Terpaksa ini kami setujui supaya orangtua kami tidak dipanggil ke sekolah.
Setelah
membuat kesepakatan, kami diajak ibu BK untuk merenung sambil menuliskan sebanyak-banyaknya
kesalahan kami di sekolah. Ibu Vani menyiapkan kertas dan pulpen dan meminta
kami menuangkan isi hati kami di kertas tersebut. Entah kenapa sambil menulis
air mata ini selalu mengalir tanpa bisa dibendung, teman-temanku juga mengalami
hal yang sama. Entah bius apa yang sudah disuntikkan ibu guru kepada kami saat
itu.
Ada rasa
penyesalan yang mendalam dari diri ini. Sejak saat itu aku bertekad untuk mau
berubah. Ibu guru sudah menyadarkanku dan kawan-kawan supaya aku bisa
memperbaiki diri menjadi lebih baik lagi.
Selesai dari
sini aku akan kembali kedalam kehidupanku sehari-hari. Namun celotehan ibu guru
serasa masih tertinggal di telinga ini. Selalu terngiang-ngiang.
Aku mulai
merasakan ada yang berubah dari diri ini. Membaca buku di rumah mulai kutekuni.

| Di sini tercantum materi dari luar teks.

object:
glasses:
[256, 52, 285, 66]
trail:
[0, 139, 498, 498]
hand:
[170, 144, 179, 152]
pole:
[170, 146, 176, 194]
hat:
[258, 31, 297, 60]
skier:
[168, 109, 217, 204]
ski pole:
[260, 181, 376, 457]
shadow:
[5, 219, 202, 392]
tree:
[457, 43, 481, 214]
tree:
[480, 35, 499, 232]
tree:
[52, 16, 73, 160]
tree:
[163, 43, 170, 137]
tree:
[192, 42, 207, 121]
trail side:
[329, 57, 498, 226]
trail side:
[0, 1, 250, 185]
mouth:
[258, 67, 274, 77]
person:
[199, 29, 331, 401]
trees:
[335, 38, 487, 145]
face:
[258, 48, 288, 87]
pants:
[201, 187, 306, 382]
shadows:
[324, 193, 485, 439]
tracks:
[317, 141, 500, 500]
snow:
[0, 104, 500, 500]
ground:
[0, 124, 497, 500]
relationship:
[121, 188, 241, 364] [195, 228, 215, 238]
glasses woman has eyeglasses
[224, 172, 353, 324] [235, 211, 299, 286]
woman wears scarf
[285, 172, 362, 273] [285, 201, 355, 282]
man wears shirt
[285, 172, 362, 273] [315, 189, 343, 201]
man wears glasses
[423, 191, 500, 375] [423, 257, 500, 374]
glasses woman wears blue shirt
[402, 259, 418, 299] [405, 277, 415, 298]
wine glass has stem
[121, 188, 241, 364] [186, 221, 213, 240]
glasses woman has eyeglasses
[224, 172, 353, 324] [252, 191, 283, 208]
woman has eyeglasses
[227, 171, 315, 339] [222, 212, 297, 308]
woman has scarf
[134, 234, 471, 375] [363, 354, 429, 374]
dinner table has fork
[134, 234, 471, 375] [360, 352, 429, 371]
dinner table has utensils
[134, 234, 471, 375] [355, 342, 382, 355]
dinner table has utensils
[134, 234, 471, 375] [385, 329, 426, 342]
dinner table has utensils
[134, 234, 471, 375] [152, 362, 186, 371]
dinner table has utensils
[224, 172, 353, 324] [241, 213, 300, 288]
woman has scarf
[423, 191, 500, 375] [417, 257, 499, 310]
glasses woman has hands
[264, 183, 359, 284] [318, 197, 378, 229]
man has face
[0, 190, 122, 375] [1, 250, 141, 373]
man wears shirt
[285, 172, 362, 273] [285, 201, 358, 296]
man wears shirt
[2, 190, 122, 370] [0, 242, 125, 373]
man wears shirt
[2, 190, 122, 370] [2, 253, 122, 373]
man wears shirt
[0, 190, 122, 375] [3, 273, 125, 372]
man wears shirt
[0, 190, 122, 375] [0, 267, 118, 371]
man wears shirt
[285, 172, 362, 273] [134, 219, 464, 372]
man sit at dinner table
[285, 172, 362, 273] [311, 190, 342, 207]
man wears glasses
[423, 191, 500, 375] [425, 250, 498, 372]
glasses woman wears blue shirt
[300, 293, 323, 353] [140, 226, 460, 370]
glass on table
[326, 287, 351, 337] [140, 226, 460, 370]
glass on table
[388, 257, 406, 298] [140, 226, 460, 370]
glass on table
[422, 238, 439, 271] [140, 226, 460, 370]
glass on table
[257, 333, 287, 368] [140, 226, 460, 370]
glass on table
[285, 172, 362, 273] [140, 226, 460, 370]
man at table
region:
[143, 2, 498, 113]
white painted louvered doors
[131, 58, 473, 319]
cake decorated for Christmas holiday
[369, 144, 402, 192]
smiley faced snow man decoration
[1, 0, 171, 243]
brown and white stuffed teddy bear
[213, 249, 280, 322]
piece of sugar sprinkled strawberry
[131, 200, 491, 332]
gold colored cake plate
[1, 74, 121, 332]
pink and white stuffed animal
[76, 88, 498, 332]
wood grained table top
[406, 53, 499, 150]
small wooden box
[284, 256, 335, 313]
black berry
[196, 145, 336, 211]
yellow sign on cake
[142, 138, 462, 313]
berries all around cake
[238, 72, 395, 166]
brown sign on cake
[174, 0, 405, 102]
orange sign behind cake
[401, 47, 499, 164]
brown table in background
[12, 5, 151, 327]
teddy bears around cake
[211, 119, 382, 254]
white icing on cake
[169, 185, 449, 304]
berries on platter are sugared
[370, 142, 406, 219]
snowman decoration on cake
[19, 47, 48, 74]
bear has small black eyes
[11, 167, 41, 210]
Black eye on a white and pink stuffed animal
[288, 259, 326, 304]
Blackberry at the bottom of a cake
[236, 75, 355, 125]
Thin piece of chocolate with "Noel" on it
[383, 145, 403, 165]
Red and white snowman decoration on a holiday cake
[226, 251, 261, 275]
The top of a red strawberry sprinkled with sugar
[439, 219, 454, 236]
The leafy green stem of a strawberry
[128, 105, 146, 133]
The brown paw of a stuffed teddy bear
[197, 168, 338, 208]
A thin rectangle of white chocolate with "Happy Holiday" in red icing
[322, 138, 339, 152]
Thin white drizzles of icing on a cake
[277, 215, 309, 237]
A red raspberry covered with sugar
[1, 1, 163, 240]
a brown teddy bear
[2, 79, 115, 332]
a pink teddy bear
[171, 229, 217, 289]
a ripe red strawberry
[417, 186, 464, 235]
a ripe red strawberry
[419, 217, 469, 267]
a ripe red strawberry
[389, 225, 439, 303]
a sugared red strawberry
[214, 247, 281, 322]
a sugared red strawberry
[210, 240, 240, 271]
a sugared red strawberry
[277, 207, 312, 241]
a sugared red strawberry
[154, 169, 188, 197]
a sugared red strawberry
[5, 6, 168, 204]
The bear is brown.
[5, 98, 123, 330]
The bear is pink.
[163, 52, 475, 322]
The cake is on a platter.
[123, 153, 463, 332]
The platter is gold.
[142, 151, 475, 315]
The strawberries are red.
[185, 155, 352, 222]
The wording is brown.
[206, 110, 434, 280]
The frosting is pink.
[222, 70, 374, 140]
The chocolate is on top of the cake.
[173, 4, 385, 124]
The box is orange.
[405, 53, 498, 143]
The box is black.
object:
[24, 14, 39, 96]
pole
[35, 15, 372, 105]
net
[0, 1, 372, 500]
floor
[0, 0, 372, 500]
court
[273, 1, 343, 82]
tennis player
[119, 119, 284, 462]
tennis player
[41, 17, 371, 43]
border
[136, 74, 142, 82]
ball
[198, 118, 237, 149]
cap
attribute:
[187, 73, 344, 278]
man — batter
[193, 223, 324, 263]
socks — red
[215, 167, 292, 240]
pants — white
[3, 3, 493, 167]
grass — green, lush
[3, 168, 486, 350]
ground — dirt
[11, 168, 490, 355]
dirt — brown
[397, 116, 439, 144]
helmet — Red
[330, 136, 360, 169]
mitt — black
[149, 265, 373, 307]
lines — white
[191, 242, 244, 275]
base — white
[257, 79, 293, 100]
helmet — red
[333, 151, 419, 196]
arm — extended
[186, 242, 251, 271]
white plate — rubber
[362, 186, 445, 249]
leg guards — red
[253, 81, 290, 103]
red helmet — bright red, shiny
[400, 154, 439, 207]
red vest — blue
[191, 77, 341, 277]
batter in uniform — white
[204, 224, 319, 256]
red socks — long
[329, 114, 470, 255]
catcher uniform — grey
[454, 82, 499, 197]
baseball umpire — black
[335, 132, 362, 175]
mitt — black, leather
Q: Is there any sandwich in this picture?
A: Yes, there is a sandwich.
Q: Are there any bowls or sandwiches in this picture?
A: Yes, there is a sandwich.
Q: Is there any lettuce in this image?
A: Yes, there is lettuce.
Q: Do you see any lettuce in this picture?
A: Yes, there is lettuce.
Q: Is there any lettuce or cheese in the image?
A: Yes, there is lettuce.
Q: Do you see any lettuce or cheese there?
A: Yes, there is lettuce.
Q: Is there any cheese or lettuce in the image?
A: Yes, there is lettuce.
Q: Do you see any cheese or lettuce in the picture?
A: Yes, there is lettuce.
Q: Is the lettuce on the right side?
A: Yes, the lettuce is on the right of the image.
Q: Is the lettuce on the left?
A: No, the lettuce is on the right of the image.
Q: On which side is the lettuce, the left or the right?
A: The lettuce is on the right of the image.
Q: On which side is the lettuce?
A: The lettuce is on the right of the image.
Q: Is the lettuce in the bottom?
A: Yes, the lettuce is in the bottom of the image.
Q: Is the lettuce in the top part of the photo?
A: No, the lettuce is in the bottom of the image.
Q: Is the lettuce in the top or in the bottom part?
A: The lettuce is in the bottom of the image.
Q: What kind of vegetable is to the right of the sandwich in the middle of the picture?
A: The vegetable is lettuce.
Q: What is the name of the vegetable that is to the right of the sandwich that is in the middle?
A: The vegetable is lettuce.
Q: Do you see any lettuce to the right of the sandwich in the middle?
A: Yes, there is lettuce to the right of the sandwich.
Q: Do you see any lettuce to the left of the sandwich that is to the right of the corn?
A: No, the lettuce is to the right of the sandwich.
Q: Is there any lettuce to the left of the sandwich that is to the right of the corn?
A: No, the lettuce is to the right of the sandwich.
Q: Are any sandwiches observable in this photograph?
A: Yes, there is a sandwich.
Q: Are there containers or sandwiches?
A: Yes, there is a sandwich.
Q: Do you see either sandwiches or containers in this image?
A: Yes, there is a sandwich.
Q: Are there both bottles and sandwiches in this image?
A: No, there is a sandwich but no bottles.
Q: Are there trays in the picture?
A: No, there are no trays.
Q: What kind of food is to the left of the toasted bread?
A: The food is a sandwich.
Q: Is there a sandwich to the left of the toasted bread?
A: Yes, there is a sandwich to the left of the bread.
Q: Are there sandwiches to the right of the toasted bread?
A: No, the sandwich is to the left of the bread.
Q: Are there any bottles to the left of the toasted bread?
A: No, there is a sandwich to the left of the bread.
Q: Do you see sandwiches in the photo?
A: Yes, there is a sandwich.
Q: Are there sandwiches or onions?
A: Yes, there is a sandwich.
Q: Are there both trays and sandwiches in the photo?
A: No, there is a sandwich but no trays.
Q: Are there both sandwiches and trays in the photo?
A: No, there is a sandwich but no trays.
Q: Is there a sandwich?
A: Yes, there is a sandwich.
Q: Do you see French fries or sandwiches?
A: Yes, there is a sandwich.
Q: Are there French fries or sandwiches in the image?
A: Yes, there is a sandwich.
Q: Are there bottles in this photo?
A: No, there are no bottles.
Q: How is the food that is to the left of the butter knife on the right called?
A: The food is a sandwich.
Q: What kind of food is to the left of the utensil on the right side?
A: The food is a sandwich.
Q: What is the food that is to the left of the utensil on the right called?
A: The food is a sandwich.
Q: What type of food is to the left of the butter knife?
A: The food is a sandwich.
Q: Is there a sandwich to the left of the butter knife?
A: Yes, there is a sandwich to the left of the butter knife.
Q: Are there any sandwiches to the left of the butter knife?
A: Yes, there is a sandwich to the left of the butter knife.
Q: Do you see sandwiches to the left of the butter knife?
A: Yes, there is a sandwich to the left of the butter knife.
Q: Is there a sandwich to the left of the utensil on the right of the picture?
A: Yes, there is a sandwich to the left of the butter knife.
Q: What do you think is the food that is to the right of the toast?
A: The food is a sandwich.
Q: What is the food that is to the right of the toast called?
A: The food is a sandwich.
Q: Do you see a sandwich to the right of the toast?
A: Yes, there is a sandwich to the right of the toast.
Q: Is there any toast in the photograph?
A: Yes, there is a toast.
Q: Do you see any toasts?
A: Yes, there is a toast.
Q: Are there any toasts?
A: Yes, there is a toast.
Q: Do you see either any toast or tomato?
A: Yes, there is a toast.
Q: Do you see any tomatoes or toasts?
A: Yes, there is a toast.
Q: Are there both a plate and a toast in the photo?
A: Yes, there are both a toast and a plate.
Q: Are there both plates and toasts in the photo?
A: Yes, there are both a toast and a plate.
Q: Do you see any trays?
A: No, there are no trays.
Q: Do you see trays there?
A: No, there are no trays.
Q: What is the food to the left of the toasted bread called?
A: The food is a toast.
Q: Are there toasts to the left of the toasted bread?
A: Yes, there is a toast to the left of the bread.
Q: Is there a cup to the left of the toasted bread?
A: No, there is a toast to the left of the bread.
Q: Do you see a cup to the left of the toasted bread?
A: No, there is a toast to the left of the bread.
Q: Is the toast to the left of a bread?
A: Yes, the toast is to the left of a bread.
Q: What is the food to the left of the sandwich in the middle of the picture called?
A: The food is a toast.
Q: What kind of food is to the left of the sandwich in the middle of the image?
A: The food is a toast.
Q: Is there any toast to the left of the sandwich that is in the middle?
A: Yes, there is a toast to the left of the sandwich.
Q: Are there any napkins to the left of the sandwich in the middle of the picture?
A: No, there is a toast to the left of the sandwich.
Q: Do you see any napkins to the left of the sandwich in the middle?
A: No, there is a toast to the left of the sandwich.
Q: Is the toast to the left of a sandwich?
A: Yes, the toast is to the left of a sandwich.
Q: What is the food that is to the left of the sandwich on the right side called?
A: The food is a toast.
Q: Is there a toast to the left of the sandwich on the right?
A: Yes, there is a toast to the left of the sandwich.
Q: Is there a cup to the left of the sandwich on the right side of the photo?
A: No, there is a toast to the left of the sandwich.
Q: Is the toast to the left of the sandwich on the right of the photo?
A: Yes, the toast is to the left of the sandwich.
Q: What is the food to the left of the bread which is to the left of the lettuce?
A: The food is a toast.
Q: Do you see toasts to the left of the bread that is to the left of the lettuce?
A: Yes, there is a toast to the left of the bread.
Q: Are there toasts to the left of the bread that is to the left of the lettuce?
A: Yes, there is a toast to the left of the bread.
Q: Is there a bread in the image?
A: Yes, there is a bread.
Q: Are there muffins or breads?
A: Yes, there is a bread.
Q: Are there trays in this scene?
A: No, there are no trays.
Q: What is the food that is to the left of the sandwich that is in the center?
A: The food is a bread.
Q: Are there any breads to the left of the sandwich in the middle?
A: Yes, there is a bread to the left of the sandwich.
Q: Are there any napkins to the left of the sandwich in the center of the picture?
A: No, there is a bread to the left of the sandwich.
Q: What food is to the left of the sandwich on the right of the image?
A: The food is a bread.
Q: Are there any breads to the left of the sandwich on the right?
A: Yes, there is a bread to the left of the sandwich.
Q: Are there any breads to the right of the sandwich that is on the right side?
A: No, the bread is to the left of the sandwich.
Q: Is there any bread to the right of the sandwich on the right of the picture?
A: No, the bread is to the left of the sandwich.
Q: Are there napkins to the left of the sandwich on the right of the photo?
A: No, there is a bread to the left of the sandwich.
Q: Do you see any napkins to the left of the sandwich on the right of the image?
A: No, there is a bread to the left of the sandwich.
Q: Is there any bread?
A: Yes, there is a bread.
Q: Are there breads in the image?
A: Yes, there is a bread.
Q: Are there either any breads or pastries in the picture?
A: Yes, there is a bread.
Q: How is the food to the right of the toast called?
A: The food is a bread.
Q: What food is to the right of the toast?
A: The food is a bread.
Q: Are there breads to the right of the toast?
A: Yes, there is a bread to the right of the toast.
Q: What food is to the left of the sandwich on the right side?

Mengerjakan tugas di buku sekolahku mulai kukerjakan. Bahkan andriodku bisa
diam beberapa jam di atas meja tanpa sentuhanku karena kesibukanku yang baru
ini.
Terimakasih
ibu guru. Celotehanmu sudah mengubah hidupku. Nasihatmu bagai obat manjur bagi
tubuhku. Sehingga hari-hariku tidak lagi melulu di depan gawai.